FH: According to scholar Phyllis Bennis, US policy in the Middle East represents a consistent triad of oil, power/stability and Israel. Where does Syria fit into this triad?
IM: On one hand, Syria is not an oil rich country, so the US doesn’t have vested interests in Syrian oil. On the other hand, Syria has been a staunch defender of the Palestinian cause, and thus we have been labeled as Israel’s arch enemy, and everyone knows about the influence of the Israeli lobby in the US decision-making process. And this is where we fit into this triad. No major oil company considers Syria a country of great importance for the US, and the powerful Israeli lobby is instigating against Syria incessantly.
FH: Did the Canadian consular officer see Maher Arar [the Canadian and Syrian citizen detained by US authorities at JFK airport in September 2002, and then deported to Syria, where he maintains he was tortured until his release on October 5, 2003] and affirm that he was not tortured by Syria?
IM: First, we have nothing against Maher Arar. It was the US that contacted Syria and said that he was a member of Al Qaeda. If Syria didn’t interfere, then the US would say that this is proof that Syria is cooperating with international terrorism. If we arrested him, then human rights groups would say that Syria abuses human rights. Damned if we do, damned if we don’t. Syria arrested Arar and asked the US to provide information related to his case so that we could either put him on trial, extradite him or set him free. The US didn’t deliver any information. Meanwhile, we allowed the Canadian consular to visit him twice in Damascus, and twice he said he was treated well and not abused. End of story, the US wouldn’t deliver anything against Arar, so we set him free. He says he was tortured in prison. We said we didn’t torture him.

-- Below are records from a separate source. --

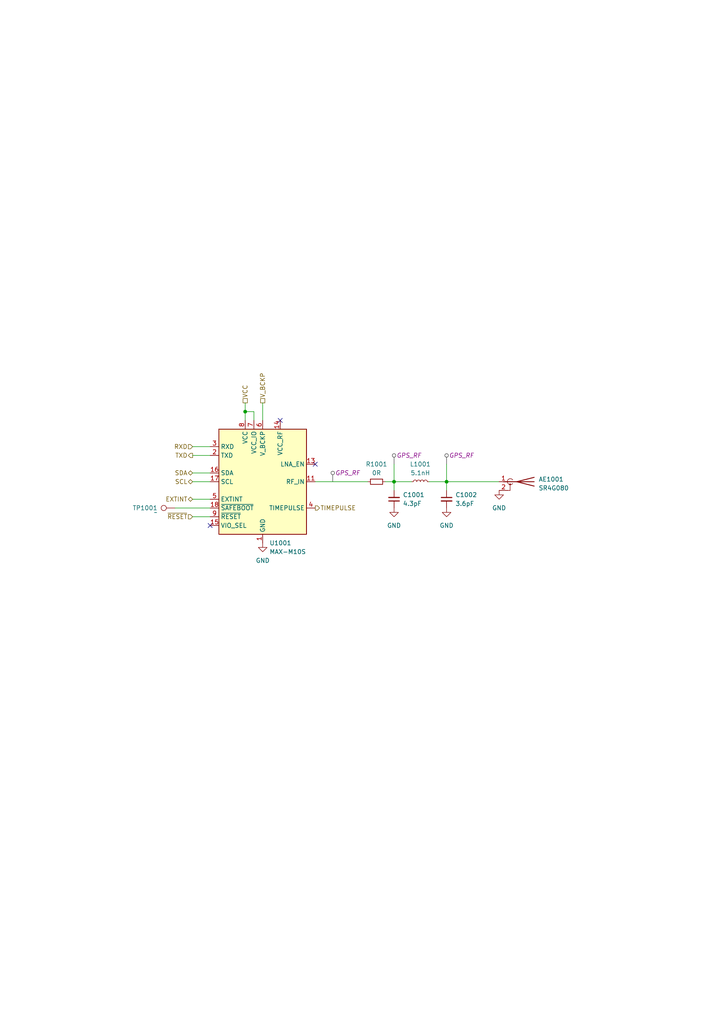
<source format=kicad_sch>
(kicad_sch (version 20230121) (generator eeschema)

  (uuid 0bd0daa6-1c67-4183-9eb3-648502afff39)

  (paper "A4" portrait)

  (title_block
    (title "Avionus_Flight_Controller")
    (date "2023-11-27")
    (rev "1.0")
  )

  

  (junction (at 114.3 139.7) (diameter 0) (color 0 0 0 0)
    (uuid 1ab5b8e5-0869-444c-bba2-efc7e6a916a2)
  )
  (junction (at 129.54 139.7) (diameter 0) (color 0 0 0 0)
    (uuid 1e6fe62d-86ae-46aa-950f-9fc2271865f5)
  )
  (junction (at 71.12 119.38) (diameter 0) (color 0 0 0 0)
    (uuid 6fe1668f-9884-42be-b861-4a9371b68d59)
  )

  (no_connect (at 60.96 152.4) (uuid 946ccc32-c247-4fb1-91f8-67235cefbc64))
  (no_connect (at 81.28 121.92) (uuid ba4f508e-7b07-4229-97e8-da5b2290df97))
  (no_connect (at 91.44 134.62) (uuid fc8cee45-67a5-4135-81c6-0b62bdf04ae3))

  (wire (pts (xy 129.54 142.24) (xy 129.54 139.7))
    (stroke (width 0) (type default))
    (uuid 0854769e-7202-4ba2-8e2c-b19ad00d815d)
  )
  (wire (pts (xy 55.88 144.78) (xy 60.96 144.78))
    (stroke (width 0) (type default))
    (uuid 2003c67a-afd2-4adc-a52a-86501d01aef4)
  )
  (wire (pts (xy 73.66 121.92) (xy 73.66 119.38))
    (stroke (width 0) (type default))
    (uuid 238fcb43-b9d0-4458-a792-90b5d80d9c92)
  )
  (wire (pts (xy 76.2 116.84) (xy 76.2 121.92))
    (stroke (width 0) (type default))
    (uuid 2c49e8bd-7417-4609-9ef4-9e82a66b04fb)
  )
  (wire (pts (xy 106.68 139.7) (xy 91.44 139.7))
    (stroke (width 0) (type default))
    (uuid 3ca9a679-5743-4a49-bd53-bddd4c35c9d3)
  )
  (wire (pts (xy 50.8 147.32) (xy 60.96 147.32))
    (stroke (width 0) (type default))
    (uuid 5527e6b5-30ac-4474-bff2-ebd1345a7bfc)
  )
  (wire (pts (xy 114.3 139.7) (xy 114.3 142.24))
    (stroke (width 0) (type default))
    (uuid 6907000d-f286-464e-9557-3fc1f2941afc)
  )
  (wire (pts (xy 114.3 139.7) (xy 111.76 139.7))
    (stroke (width 0) (type default))
    (uuid 7dddaafa-f10a-4ab7-973c-411fb90a4631)
  )
  (wire (pts (xy 144.78 139.7) (xy 129.54 139.7))
    (stroke (width 0) (type default))
    (uuid 8c3fa18e-3ef7-4047-831f-bb1c350f430e)
  )
  (wire (pts (xy 114.3 134.62) (xy 114.3 139.7))
    (stroke (width 0) (type default))
    (uuid 9b4b2e4f-56a1-42d8-9146-ba0f4f70ffd3)
  )
  (wire (pts (xy 129.54 139.7) (xy 124.46 139.7))
    (stroke (width 0) (type default))
    (uuid 9ce39139-2746-4009-8bd0-06390af69f34)
  )
  (wire (pts (xy 119.38 139.7) (xy 114.3 139.7))
    (stroke (width 0) (type default))
    (uuid b5fa0b6f-8581-4093-8030-d75fbed0f98c)
  )
  (wire (pts (xy 129.54 134.62) (xy 129.54 139.7))
    (stroke (width 0) (type default))
    (uuid c024c737-f484-4cb2-b6d0-e8304ce9df00)
  )
  (wire (pts (xy 55.88 139.7) (xy 60.96 139.7))
    (stroke (width 0) (type default))
    (uuid c55c6996-c7a8-4522-94b3-8ae9f701032f)
  )
  (wire (pts (xy 71.12 116.84) (xy 71.12 119.38))
    (stroke (width 0) (type default))
    (uuid cbc066c9-844b-4eb8-89f4-4706503b548c)
  )
  (wire (pts (xy 55.88 132.08) (xy 60.96 132.08))
    (stroke (width 0) (type default))
    (uuid dfc72326-4ee3-46ca-b3f8-fa079f084721)
  )
  (wire (pts (xy 55.88 137.16) (xy 60.96 137.16))
    (stroke (width 0) (type default))
    (uuid e52ebcfc-3ea2-46b0-a56a-36ba9e390af1)
  )
  (wire (pts (xy 71.12 119.38) (xy 71.12 121.92))
    (stroke (width 0) (type default))
    (uuid e92a55b8-6dc1-4172-9c20-8183e9b9ef44)
  )
  (wire (pts (xy 55.88 149.86) (xy 60.96 149.86))
    (stroke (width 0) (type default))
    (uuid f5b3a42c-b366-4d39-a915-341583578eb3)
  )
  (wire (pts (xy 73.66 119.38) (xy 71.12 119.38))
    (stroke (width 0) (type default))
    (uuid f7d3cbef-1b84-4fcd-a973-6e8af07d9ff3)
  )
  (wire (pts (xy 55.88 129.54) (xy 60.96 129.54))
    (stroke (width 0) (type default))
    (uuid feed9e53-a999-4a92-a3be-003d27056a7e)
  )

  (hierarchical_label "TXD" (shape output) (at 55.88 132.08 180) (fields_autoplaced)
    (effects (font (size 1.27 1.27)) (justify right))
    (uuid 0b3c3011-6225-48e8-8bc2-52825efb0c0a)
  )
  (hierarchical_label "VCC" (shape passive) (at 71.12 116.84 90) (fields_autoplaced)
    (effects (font (size 1.27 1.27)) (justify left))
    (uuid 27ac8fa6-b540-4516-9659-a5780b8096d1)
  )
  (hierarchical_label "V_BCKP" (shape passive) (at 76.2 116.84 90) (fields_autoplaced)
    (effects (font (size 1.27 1.27)) (justify left))
    (uuid 284a558d-f0ce-4465-b05f-f3daeb44e39d)
  )
  (hierarchical_label "RXD" (shape input) (at 55.88 129.54 180) (fields_autoplaced)
    (effects (font (size 1.27 1.27)) (justify right))
    (uuid 46c2fa96-5ff0-4c45-b70c-d37a0695685b)
  )
  (hierarchical_label "TIMEPULSE" (shape output) (at 91.44 147.32 0) (fields_autoplaced)
    (effects (font (size 1.27 1.27)) (justify left))
    (uuid 4a165959-2730-4128-b826-669c0f32a0f7)
  )
  (hierarchical_label "~{RESET}" (shape input) (at 55.88 149.86 180) (fields_autoplaced)
    (effects (font (size 1.27 1.27)) (justify right))
    (uuid 4c59cfb7-9420-48f0-9717-c397a94721ad)
  )
  (hierarchical_label "SDA" (shape bidirectional) (at 55.88 137.16 180) (fields_autoplaced)
    (effects (font (size 1.27 1.27)) (justify right))
    (uuid 5e60b09c-157c-4c75-bf4f-bef8aba5c6d8)
  )
  (hierarchical_label "SCL" (shape bidirectional) (at 55.88 139.7 180) (fields_autoplaced)
    (effects (font (size 1.27 1.27)) (justify right))
    (uuid 7dee1943-7c5e-4d61-8573-f58f21d2f258)
  )
  (hierarchical_label "EXTINT" (shape bidirectional) (at 55.88 144.78 180) (fields_autoplaced)
    (effects (font (size 1.27 1.27)) (justify right))
    (uuid a02c5352-e417-4152-9296-e5f842419977)
  )

  (netclass_flag "" (length 2.54) (shape round) (at 129.54 134.62 0) (fields_autoplaced)
    (effects (font (size 1.27 1.27)) (justify left bottom))
    (uuid 2ebeada7-de6b-4e0e-9cfc-d7cb32530dd7)
    (property "Netclass" "GPS_RF" (at 130.2385 132.08 0)
      (effects (font (size 1.27 1.27) italic) (justify left))
    )
  )
  (netclass_flag "" (length 2.54) (shape round) (at 114.3 134.62 0) (fields_autoplaced)
    (effects (font (size 1.27 1.27)) (justify left bottom))
    (uuid 55a03e3f-e3d5-4b0f-a677-c4cf464f3c70)
    (property "Netclass" "GPS_RF" (at 114.9985 132.08 0)
      (effects (font (size 1.27 1.27) italic) (justify left))
    )
  )
  (netclass_flag "" (length 2.54) (shape round) (at 96.52 139.7 0) (fields_autoplaced)
    (effects (font (size 1.27 1.27)) (justify left bottom))
    (uuid fa388aeb-4bcf-481d-9cfd-6b1baa9e2d5a)
    (property "Netclass" "GPS_RF" (at 97.2185 137.16 0)
      (effects (font (size 1.27 1.27) italic) (justify left))
    )
  )

  (symbol (lib_id "power:GND") (at 144.78 142.24 0) (unit 1)
    (in_bom yes) (on_board yes) (dnp no) (fields_autoplaced)
    (uuid 0031ed55-6adb-4df4-825e-636ac19846a0)
    (property "Reference" "#PWR01004" (at 144.78 148.59 0)
      (effects (font (size 1.27 1.27)) hide)
    )
    (property "Value" "GND" (at 144.78 147.32 0)
      (effects (font (size 1.27 1.27)))
    )
    (property "Footprint" "" (at 144.78 142.24 0)
      (effects (font (size 1.27 1.27)) hide)
    )
    (property "Datasheet" "" (at 144.78 142.24 0)
      (effects (font (size 1.27 1.27)) hide)
    )
    (pin "1" (uuid 07940b3c-53f7-435b-8f3b-0e07bb1b1504))
    (instances
      (project "Avionus_Flight_Controller"
        (path "/ddc7e940-0588-4587-8902-8ced9e615ace/3a158364-4219-4eb3-b5df-68fe4e695c96"
          (reference "#PWR01004") (unit 1)
        )
      )
    )
  )

  (symbol (lib_id "Device:L_Small") (at 121.92 139.7 90) (unit 1)
    (in_bom yes) (on_board yes) (dnp no) (fields_autoplaced)
    (uuid 06db410a-57e0-47b8-b02a-44e790f9f7f8)
    (property "Reference" "L1001" (at 121.92 134.62 90)
      (effects (font (size 1.27 1.27)))
    )
    (property "Value" "5.1nH" (at 121.92 137.16 90)
      (effects (font (size 1.27 1.27)))
    )
    (property "Footprint" "Inductor_SMD:L_0402_1005Metric_Pad0.77x0.64mm_HandSolder" (at 121.92 139.7 0)
      (effects (font (size 1.27 1.27)) hide)
    )
    (property "Datasheet" "~" (at 121.92 139.7 0)
      (effects (font (size 1.27 1.27)) hide)
    )
    (pin "1" (uuid 7f43644f-f282-4771-a929-07c091c43b6b))
    (pin "2" (uuid cfc8f008-b064-4dd0-bd79-c4f4be83e02d))
    (instances
      (project "Avionus_Flight_Controller"
        (path "/ddc7e940-0588-4587-8902-8ced9e615ace/3a158364-4219-4eb3-b5df-68fe4e695c96"
          (reference "L1001") (unit 1)
        )
      )
    )
  )

  (symbol (lib_id "Device:C_Small") (at 114.3 144.78 180) (unit 1)
    (in_bom yes) (on_board yes) (dnp no) (fields_autoplaced)
    (uuid 095a653e-d3f4-4ba1-bfc0-a79f4af1a63c)
    (property "Reference" "C1001" (at 116.84 143.5036 0)
      (effects (font (size 1.27 1.27)) (justify right))
    )
    (property "Value" "4.3pF" (at 116.84 146.0436 0)
      (effects (font (size 1.27 1.27)) (justify right))
    )
    (property "Footprint" "Capacitor_SMD:C_0402_1005Metric_Pad0.74x0.62mm_HandSolder" (at 114.3 144.78 0)
      (effects (font (size 1.27 1.27)) hide)
    )
    (property "Datasheet" "~" (at 114.3 144.78 0)
      (effects (font (size 1.27 1.27)) hide)
    )
    (pin "1" (uuid beb353f9-f282-49ff-b40d-31413b064ca0))
    (pin "2" (uuid 9fb5f0f9-eca2-41de-9239-cd5dbf442c89))
    (instances
      (project "Avionus_Flight_Controller"
        (path "/ddc7e940-0588-4587-8902-8ced9e615ace/3a158364-4219-4eb3-b5df-68fe4e695c96"
          (reference "C1001") (unit 1)
        )
      )
    )
  )

  (symbol (lib_id "power:GND") (at 129.54 147.32 0) (unit 1)
    (in_bom yes) (on_board yes) (dnp no) (fields_autoplaced)
    (uuid 4d8865b7-468b-4824-a2e7-89b0df6726c6)
    (property "Reference" "#PWR01003" (at 129.54 153.67 0)
      (effects (font (size 1.27 1.27)) hide)
    )
    (property "Value" "GND" (at 129.54 152.4 0)
      (effects (font (size 1.27 1.27)))
    )
    (property "Footprint" "" (at 129.54 147.32 0)
      (effects (font (size 1.27 1.27)) hide)
    )
    (property "Datasheet" "" (at 129.54 147.32 0)
      (effects (font (size 1.27 1.27)) hide)
    )
    (pin "1" (uuid 6eb924df-7620-40af-a8c1-e0da6fade1aa))
    (instances
      (project "Avionus_Flight_Controller"
        (path "/ddc7e940-0588-4587-8902-8ced9e615ace/3a158364-4219-4eb3-b5df-68fe4e695c96"
          (reference "#PWR01003") (unit 1)
        )
      )
    )
  )

  (symbol (lib_id "Connector:TestPoint") (at 50.8 147.32 90) (mirror x) (unit 1)
    (in_bom yes) (on_board yes) (dnp no) (fields_autoplaced)
    (uuid 6ee45db1-bb75-407f-a2ea-d7d7de6b6576)
    (property "Reference" "TP1001" (at 45.72 147.32 90)
      (effects (font (size 1.27 1.27)) (justify left))
    )
    (property "Value" "~" (at 45.72 148.59 90)
      (effects (font (size 1.27 1.27)) (justify left))
    )
    (property "Footprint" "TestPoint:TestPoint_Pad_D1.0mm" (at 50.8 152.4 0)
      (effects (font (size 1.27 1.27)) hide)
    )
    (property "Datasheet" "~" (at 50.8 152.4 0)
      (effects (font (size 1.27 1.27)) hide)
    )
    (pin "1" (uuid ccbaa49c-f190-44af-bc33-7c1d35238081))
    (instances
      (project "Avionus_Flight_Controller"
        (path "/ddc7e940-0588-4587-8902-8ced9e615ace/3a158364-4219-4eb3-b5df-68fe4e695c96"
          (reference "TP1001") (unit 1)
        )
        (path "/ddc7e940-0588-4587-8902-8ced9e615ace"
          (reference "TP?") (unit 1)
        )
      )
    )
  )

  (symbol (lib_id "power:GND") (at 76.2 157.48 0) (unit 1)
    (in_bom yes) (on_board yes) (dnp no) (fields_autoplaced)
    (uuid a372aafc-b4f0-4fe2-90a6-0aacfb8f62c3)
    (property "Reference" "#PWR01001" (at 76.2 163.83 0)
      (effects (font (size 1.27 1.27)) hide)
    )
    (property "Value" "GND" (at 76.2 162.56 0)
      (effects (font (size 1.27 1.27)))
    )
    (property "Footprint" "" (at 76.2 157.48 0)
      (effects (font (size 1.27 1.27)) hide)
    )
    (property "Datasheet" "" (at 76.2 157.48 0)
      (effects (font (size 1.27 1.27)) hide)
    )
    (pin "1" (uuid 53adc3c9-a314-4873-8fb1-683a2f97359c))
    (instances
      (project "Avionus_Flight_Controller"
        (path "/ddc7e940-0588-4587-8902-8ced9e615ace/3a158364-4219-4eb3-b5df-68fe4e695c96"
          (reference "#PWR01001") (unit 1)
        )
      )
    )
  )

  (symbol (lib_id "Device:C_Small") (at 129.54 144.78 0) (unit 1)
    (in_bom yes) (on_board yes) (dnp no) (fields_autoplaced)
    (uuid a4879166-69e7-4c48-92b6-077195eca611)
    (property "Reference" "C1002" (at 132.08 143.5163 0)
      (effects (font (size 1.27 1.27)) (justify left))
    )
    (property "Value" "3.6pF" (at 132.08 146.0563 0)
      (effects (font (size 1.27 1.27)) (justify left))
    )
    (property "Footprint" "Capacitor_SMD:C_0402_1005Metric_Pad0.74x0.62mm_HandSolder" (at 129.54 144.78 0)
      (effects (font (size 1.27 1.27)) hide)
    )
    (property "Datasheet" "~" (at 129.54 144.78 0)
      (effects (font (size 1.27 1.27)) hide)
    )
    (pin "1" (uuid fb1ac163-5f79-4405-bf17-1ae009f08d38))
    (pin "2" (uuid 2e5ac208-9eea-4e2f-8318-413104acbd20))
    (instances
      (project "Avionus_Flight_Controller"
        (path "/ddc7e940-0588-4587-8902-8ced9e615ace/3a158364-4219-4eb3-b5df-68fe4e695c96"
          (reference "C1002") (unit 1)
        )
      )
    )
  )

  (symbol (lib_id "Device:R_Small") (at 109.22 139.7 270) (unit 1)
    (in_bom yes) (on_board yes) (dnp no) (fields_autoplaced)
    (uuid b49b1d0e-3db8-4099-a8cb-9cc136d38b6b)
    (property "Reference" "R1001" (at 109.22 134.62 90)
      (effects (font (size 1.27 1.27)))
    )
    (property "Value" "0R" (at 109.22 137.16 90)
      (effects (font (size 1.27 1.27)))
    )
    (property "Footprint" "Resistor_SMD:R_0402_1005Metric_Pad0.72x0.64mm_HandSolder" (at 109.22 139.7 0)
      (effects (font (size 1.27 1.27)) hide)
    )
    (property "Datasheet" "~" (at 109.22 139.7 0)
      (effects (font (size 1.27 1.27)) hide)
    )
    (pin "1" (uuid 3818501e-f810-455b-8bb7-a0df4ec84e00))
    (pin "2" (uuid f0b8ada0-6ef0-479e-8357-5b4c418eabae))
    (instances
      (project "Avionus_Flight_Controller"
        (path "/ddc7e940-0588-4587-8902-8ced9e615ace/3a158364-4219-4eb3-b5df-68fe4e695c96"
          (reference "R1001") (unit 1)
        )
      )
    )
  )

  (symbol (lib_id "RF_GPS:MAX-M10S") (at 76.2 139.7 0) (unit 1)
    (in_bom yes) (on_board yes) (dnp no) (fields_autoplaced)
    (uuid ba24bf60-8543-47b9-ab69-390c24003ca9)
    (property "Reference" "U1001" (at 78.1559 157.48 0)
      (effects (font (size 1.27 1.27)) (justify left))
    )
    (property "Value" "MAX-M10S" (at 78.1559 160.02 0)
      (effects (font (size 1.27 1.27)) (justify left))
    )
    (property "Footprint" "RF_GPS:ublox_MAX" (at 86.36 156.21 0)
      (effects (font (size 1.27 1.27)) hide)
    )
    (property "Datasheet" "https://content.u-blox.com/sites/default/files/MAX-M10S_DataSheet_UBX-20035208.pdf" (at 76.2 139.7 0)
      (effects (font (size 1.27 1.27)) hide)
    )
    (pin "1" (uuid 1dafa60a-6d81-4d33-8baf-1b9f621b547c))
    (pin "10" (uuid 8310c875-da92-43c6-a792-eac4256ac8c4))
    (pin "11" (uuid 31ca6acf-4bbb-4f07-ab14-561fe98d5a08))
    (pin "12" (uuid 39b67769-a6bc-4870-99f4-a2d52d3bc64f))
    (pin "13" (uuid a049427e-7635-44bd-a49b-9c1e62c31a4b))
    (pin "14" (uuid c6a6a244-45b7-4b99-bb0d-2c9b2baa1b25))
    (pin "15" (uuid 0c65e105-aba7-493e-947d-ca8588fd2cee))
    (pin "16" (uuid 2dd6a2bf-2003-4581-9137-6bf77a8f4b13))
    (pin "17" (uuid ae2e2732-1ea5-4905-85a2-d505644eeaf6))
    (pin "18" (uuid 16d83410-c75a-4fa8-8063-0bad227649d4))
    (pin "2" (uuid c28307e2-be9b-45ed-95e7-a2e8d1cdc0cc))
    (pin "3" (uuid 6b298404-cc5c-4a94-8d48-d07e28d0023a))
    (pin "4" (uuid f01d5b05-aad5-49af-b584-8173004fadc2))
    (pin "5" (uuid 7978be65-6594-4280-ac48-92f3c528b976))
    (pin "6" (uuid d4c49dd1-206f-4107-a6ac-c1e0b35c0ffa))
    (pin "7" (uuid 2258d163-17df-4681-b83e-7c14f364f033))
    (pin "8" (uuid e88049ea-2fe7-4fd4-b9d6-49e2b13cad2a))
    (pin "9" (uuid 50e1bc65-4174-4a88-b03d-02a2dbd4ae57))
    (instances
      (project "Avionus_Flight_Controller"
        (path "/ddc7e940-0588-4587-8902-8ced9e615ace/3a158364-4219-4eb3-b5df-68fe4e695c96"
          (reference "U1001") (unit 1)
        )
      )
    )
  )

  (symbol (lib_id "power:GND") (at 114.3 147.32 0) (unit 1)
    (in_bom yes) (on_board yes) (dnp no) (fields_autoplaced)
    (uuid cbdcfab6-e330-411f-bbc8-9bf29efdb15f)
    (property "Reference" "#PWR01002" (at 114.3 153.67 0)
      (effects (font (size 1.27 1.27)) hide)
    )
    (property "Value" "GND" (at 114.3 152.4 0)
      (effects (font (size 1.27 1.27)))
    )
    (property "Footprint" "" (at 114.3 147.32 0)
      (effects (font (size 1.27 1.27)) hide)
    )
    (property "Datasheet" "" (at 114.3 147.32 0)
      (effects (font (size 1.27 1.27)) hide)
    )
    (pin "1" (uuid 2b06e5e1-4e94-46a9-bd19-7859e5d4ae9b))
    (instances
      (project "Avionus_Flight_Controller"
        (path "/ddc7e940-0588-4587-8902-8ced9e615ace/3a158364-4219-4eb3-b5df-68fe4e695c96"
          (reference "#PWR01002") (unit 1)
        )
      )
    )
  )

  (symbol (lib_id "Device:Antenna_Shield") (at 149.86 139.7 270) (unit 1)
    (in_bom yes) (on_board yes) (dnp no) (fields_autoplaced)
    (uuid d6821e9f-e1b7-426a-968b-567ba62ac1e4)
    (property "Reference" "AE1001" (at 156.21 139.0015 90)
      (effects (font (size 1.27 1.27)) (justify left))
    )
    (property "Value" "SR4G080" (at 156.21 141.5415 90)
      (effects (font (size 1.27 1.27)) (justify left))
    )
    (property "Footprint" "leptunKicadLib:SR4G080" (at 152.4 139.7 0)
      (effects (font (size 1.27 1.27)) hide)
    )
    (property "Datasheet" "~" (at 152.4 139.7 0)
      (effects (font (size 1.27 1.27)) hide)
    )
    (pin "1" (uuid 3e724f5a-1e9d-48f4-9d9d-bd87582423a0))
    (pin "2" (uuid c6cc177f-babd-417c-b430-88fd8dc5f481))
    (instances
      (project "Avionus_Flight_Controller"
        (path "/ddc7e940-0588-4587-8902-8ced9e615ace/3a158364-4219-4eb3-b5df-68fe4e695c96"
          (reference "AE1001") (unit 1)
        )
      )
    )
  )
)

</source>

A similar story, this is not known, was repeated on March 31, 2006. Despite the problems between Syria and the US, the US sent us information about an American citizen [Mohammed Tawhid] arriving at Damascus Airport, telling us he was active in Al Qaeda. We were faced with the same dilemma. If we didn’t cooperate, we’d be accused of being terrorists, so we detained him but we immediately said to US authorities, you either provide us with the evidence, or you request his extradition or we’d set him free. After 4 days passed, Syria released him. We didn’t have any information about him or Arar.